*Goal of the exercise*
Your task is to copy each line of the listing that contains the word "Table".

*Given data*

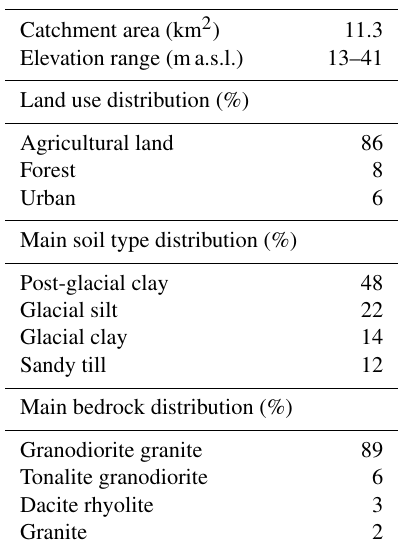
Table 1. Catchment characteristics of the Sundbromark (SBM) catchment.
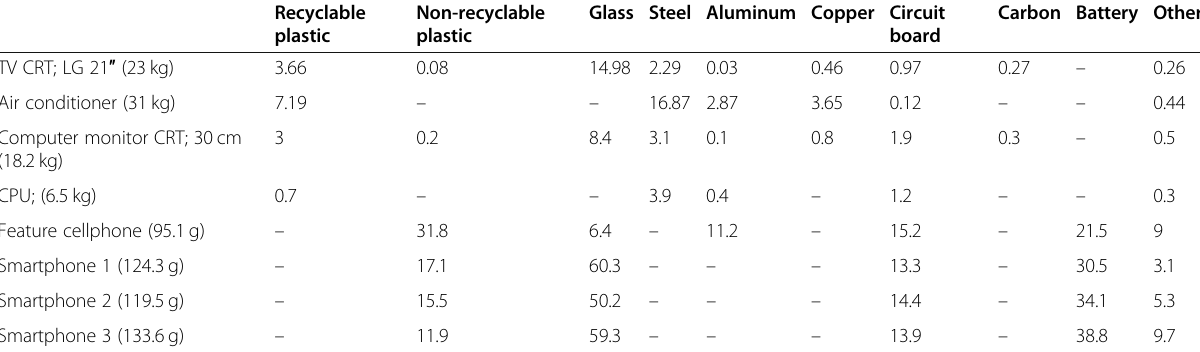
Table 2 E-waste components (kg or g per unit)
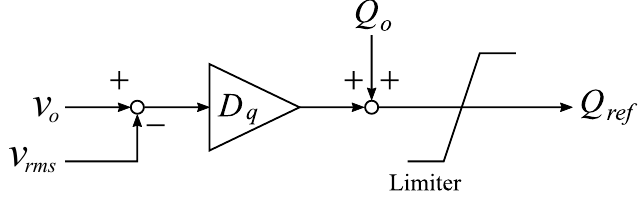
Figure 5. Block diagram of reactive power reference generation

*Response*
Table 1. Catchment characteristics of the Sundbromark (SBM) catchment.
Table 2 E-waste components (kg or g per unit)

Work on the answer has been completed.